-- PROBLEM --
Update the entries from the line with "Document page, 2134x1600 pixels." up to and including the line with "picture [450, 749, 1261, 1471]" by replacing "Identify" with "Detect" and keeping everything else the same, and output only those lines.

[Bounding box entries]
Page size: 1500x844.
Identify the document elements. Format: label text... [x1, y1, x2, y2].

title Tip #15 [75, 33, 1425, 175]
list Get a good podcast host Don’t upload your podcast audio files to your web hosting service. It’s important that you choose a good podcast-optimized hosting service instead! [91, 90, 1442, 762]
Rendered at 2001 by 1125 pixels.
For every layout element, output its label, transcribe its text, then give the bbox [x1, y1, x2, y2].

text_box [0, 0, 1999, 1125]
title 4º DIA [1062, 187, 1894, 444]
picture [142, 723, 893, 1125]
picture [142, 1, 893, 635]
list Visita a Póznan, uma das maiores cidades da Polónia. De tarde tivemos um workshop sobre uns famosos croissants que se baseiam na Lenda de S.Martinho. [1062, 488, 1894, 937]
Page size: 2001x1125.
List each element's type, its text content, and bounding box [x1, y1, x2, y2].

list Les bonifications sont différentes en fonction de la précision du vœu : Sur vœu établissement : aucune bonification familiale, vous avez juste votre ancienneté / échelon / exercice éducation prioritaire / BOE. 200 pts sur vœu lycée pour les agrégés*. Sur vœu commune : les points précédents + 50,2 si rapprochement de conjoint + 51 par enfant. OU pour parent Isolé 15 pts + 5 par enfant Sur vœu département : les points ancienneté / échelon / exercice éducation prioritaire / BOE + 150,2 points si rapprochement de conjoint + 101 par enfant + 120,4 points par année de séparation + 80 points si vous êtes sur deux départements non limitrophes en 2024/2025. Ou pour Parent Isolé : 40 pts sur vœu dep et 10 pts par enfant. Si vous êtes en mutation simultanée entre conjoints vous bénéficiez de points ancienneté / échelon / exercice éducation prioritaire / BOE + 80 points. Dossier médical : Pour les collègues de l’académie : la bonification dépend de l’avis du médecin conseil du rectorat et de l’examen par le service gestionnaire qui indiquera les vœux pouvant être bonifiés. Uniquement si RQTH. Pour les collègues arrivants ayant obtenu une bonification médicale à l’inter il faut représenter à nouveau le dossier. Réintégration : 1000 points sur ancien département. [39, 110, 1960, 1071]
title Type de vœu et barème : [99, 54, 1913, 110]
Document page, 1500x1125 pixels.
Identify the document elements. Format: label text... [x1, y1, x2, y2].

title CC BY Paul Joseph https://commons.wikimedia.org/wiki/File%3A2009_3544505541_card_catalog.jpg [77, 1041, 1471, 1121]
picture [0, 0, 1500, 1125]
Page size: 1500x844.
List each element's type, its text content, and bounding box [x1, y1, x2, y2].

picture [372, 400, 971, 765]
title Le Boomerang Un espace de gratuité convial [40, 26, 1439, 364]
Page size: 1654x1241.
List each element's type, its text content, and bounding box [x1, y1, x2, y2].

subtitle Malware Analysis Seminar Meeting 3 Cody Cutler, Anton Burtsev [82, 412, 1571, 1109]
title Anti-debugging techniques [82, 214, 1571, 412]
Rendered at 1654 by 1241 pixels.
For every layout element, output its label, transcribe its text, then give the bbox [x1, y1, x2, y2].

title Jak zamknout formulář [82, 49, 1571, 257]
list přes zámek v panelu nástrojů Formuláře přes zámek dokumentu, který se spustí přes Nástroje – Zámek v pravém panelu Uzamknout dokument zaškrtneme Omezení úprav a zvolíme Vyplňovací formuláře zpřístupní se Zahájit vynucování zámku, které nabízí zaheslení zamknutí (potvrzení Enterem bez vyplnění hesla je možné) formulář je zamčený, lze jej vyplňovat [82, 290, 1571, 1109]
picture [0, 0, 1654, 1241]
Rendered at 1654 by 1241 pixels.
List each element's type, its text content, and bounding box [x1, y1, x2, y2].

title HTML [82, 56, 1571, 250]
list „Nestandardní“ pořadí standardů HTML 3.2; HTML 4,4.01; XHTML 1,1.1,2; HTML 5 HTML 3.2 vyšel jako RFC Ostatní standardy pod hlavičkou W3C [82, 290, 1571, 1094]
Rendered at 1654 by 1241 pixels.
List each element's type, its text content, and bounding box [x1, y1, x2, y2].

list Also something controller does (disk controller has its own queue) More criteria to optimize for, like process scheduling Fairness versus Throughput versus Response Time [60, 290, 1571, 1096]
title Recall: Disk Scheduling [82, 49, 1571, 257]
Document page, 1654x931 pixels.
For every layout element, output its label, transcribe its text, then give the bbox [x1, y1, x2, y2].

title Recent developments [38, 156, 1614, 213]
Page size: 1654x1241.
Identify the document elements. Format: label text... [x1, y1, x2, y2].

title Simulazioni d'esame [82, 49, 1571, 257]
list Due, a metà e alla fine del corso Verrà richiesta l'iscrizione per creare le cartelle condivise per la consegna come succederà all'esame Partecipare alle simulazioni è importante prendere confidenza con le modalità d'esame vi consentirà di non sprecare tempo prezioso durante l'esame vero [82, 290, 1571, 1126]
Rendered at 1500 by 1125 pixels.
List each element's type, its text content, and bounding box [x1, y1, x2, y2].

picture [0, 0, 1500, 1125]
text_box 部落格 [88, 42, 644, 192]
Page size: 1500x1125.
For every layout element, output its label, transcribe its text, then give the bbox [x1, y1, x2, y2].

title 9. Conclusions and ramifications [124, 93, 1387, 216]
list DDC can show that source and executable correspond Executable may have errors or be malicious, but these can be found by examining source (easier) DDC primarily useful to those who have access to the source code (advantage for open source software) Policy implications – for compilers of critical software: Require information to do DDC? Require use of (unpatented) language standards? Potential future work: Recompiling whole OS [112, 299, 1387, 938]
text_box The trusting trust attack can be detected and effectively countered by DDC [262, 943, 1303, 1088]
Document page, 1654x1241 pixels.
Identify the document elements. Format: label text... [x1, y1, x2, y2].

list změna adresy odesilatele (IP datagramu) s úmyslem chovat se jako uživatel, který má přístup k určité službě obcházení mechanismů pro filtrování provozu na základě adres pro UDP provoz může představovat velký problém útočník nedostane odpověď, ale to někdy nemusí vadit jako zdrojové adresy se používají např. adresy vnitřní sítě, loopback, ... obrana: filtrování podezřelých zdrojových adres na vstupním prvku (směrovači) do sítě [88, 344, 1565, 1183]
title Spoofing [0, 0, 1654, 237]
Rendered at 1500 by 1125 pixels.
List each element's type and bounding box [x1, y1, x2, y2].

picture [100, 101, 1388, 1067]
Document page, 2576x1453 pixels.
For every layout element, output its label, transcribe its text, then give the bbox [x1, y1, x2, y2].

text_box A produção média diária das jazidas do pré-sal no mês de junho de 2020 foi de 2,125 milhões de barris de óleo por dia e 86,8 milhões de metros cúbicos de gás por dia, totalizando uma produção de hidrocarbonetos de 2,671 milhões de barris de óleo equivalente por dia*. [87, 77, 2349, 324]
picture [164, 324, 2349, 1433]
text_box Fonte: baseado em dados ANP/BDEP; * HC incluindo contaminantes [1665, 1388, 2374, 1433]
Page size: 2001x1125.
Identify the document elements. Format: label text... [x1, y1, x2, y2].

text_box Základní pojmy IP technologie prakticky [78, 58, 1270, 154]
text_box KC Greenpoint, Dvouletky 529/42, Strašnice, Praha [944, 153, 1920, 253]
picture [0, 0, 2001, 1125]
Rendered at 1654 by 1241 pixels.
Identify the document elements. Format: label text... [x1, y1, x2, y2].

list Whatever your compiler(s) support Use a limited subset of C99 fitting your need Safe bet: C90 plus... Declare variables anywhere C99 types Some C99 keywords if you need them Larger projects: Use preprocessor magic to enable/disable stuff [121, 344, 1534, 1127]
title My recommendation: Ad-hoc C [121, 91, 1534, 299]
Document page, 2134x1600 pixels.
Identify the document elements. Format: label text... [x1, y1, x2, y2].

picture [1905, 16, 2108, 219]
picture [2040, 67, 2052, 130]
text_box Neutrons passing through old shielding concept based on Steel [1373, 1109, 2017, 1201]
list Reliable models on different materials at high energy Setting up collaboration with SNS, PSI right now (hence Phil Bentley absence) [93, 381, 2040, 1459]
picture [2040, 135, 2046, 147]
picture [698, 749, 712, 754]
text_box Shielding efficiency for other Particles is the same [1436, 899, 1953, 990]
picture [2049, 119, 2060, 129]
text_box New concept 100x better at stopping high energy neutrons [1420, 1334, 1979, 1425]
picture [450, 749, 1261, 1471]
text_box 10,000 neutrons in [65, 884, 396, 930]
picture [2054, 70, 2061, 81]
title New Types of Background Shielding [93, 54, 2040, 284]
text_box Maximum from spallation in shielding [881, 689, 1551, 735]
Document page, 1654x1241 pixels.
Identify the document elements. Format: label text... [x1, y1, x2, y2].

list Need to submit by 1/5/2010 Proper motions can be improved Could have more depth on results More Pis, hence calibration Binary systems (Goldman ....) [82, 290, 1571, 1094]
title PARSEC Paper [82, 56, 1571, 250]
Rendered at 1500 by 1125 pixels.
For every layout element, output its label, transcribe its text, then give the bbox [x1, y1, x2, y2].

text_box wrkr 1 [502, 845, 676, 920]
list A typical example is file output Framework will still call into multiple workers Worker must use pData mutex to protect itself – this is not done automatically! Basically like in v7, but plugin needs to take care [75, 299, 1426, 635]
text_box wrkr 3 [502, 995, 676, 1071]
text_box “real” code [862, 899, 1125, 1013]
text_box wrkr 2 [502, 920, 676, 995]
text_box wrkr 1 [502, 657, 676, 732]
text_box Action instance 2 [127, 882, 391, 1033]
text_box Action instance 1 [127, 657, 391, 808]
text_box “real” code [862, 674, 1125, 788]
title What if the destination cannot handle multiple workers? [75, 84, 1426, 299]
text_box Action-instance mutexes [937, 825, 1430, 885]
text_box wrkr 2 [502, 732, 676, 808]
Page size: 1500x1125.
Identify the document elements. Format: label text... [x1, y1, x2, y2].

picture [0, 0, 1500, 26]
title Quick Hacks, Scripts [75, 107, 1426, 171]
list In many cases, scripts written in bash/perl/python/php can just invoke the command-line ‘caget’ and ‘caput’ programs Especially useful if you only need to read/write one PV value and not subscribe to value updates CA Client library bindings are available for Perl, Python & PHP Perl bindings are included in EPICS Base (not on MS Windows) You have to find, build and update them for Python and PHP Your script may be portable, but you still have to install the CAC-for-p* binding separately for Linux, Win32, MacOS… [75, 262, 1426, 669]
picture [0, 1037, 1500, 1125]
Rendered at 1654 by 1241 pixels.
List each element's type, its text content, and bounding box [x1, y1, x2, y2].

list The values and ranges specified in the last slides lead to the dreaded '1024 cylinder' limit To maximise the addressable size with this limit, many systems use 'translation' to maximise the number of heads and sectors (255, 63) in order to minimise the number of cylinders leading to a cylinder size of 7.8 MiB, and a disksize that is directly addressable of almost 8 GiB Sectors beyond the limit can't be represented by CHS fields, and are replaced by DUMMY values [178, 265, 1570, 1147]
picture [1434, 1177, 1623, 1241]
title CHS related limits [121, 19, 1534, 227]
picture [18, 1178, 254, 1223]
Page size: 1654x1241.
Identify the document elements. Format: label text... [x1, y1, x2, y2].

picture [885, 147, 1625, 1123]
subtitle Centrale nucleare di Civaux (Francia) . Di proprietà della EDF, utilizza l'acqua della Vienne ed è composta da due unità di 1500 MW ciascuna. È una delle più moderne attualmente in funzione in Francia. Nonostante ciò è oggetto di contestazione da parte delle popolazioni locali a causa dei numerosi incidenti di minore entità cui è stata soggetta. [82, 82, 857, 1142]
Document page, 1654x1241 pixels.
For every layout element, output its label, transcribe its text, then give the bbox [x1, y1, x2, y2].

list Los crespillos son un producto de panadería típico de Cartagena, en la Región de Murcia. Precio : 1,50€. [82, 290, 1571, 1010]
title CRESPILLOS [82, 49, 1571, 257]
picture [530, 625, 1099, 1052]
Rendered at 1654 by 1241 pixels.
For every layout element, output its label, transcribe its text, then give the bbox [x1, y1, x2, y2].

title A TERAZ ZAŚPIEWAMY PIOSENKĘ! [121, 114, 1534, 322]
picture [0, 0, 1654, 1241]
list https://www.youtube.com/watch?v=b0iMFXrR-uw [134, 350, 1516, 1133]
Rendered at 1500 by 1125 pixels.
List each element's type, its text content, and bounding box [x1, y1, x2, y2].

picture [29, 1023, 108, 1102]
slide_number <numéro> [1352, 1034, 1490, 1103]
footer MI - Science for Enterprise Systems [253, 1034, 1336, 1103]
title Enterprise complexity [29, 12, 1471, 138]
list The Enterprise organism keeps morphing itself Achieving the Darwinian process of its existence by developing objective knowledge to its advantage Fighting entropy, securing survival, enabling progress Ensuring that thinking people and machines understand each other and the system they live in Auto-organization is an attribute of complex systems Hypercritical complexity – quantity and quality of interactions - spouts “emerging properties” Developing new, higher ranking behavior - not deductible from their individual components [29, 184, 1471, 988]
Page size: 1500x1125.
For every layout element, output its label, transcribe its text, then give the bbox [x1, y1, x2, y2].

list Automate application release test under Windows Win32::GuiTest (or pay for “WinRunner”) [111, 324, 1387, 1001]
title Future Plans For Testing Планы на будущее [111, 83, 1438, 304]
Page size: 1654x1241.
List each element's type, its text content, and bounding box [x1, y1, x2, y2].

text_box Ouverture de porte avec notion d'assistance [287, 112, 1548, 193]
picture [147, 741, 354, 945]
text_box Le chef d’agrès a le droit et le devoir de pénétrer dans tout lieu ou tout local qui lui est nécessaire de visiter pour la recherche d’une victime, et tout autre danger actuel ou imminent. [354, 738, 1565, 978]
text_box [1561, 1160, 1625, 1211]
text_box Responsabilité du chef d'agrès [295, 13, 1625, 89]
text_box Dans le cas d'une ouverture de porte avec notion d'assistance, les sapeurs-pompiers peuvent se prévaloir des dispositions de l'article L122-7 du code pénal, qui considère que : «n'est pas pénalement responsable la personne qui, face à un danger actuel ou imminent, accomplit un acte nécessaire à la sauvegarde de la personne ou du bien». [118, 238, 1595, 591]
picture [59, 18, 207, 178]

-- RIGHT ANSWER --
Document page, 2134x1600 pixels.
Detect the document elements. Format: label text... [x1, y1, x2, y2].

picture [1905, 16, 2108, 219]
picture [2040, 67, 2052, 130]
text_box Neutrons passing through old shielding concept based on Steel [1373, 1109, 2017, 1201]
list Reliable models on different materials at high energy Setting up collaboration with SNS, PSI right now (hence Phil Bentley absence) [93, 381, 2040, 1459]
picture [2040, 135, 2046, 147]
picture [698, 749, 712, 754]
text_box Shielding efficiency for other Particles is the same [1436, 899, 1953, 990]
picture [2049, 119, 2060, 129]
text_box New concept 100x better at stopping high energy neutrons [1420, 1334, 1979, 1425]
picture [450, 749, 1261, 1471]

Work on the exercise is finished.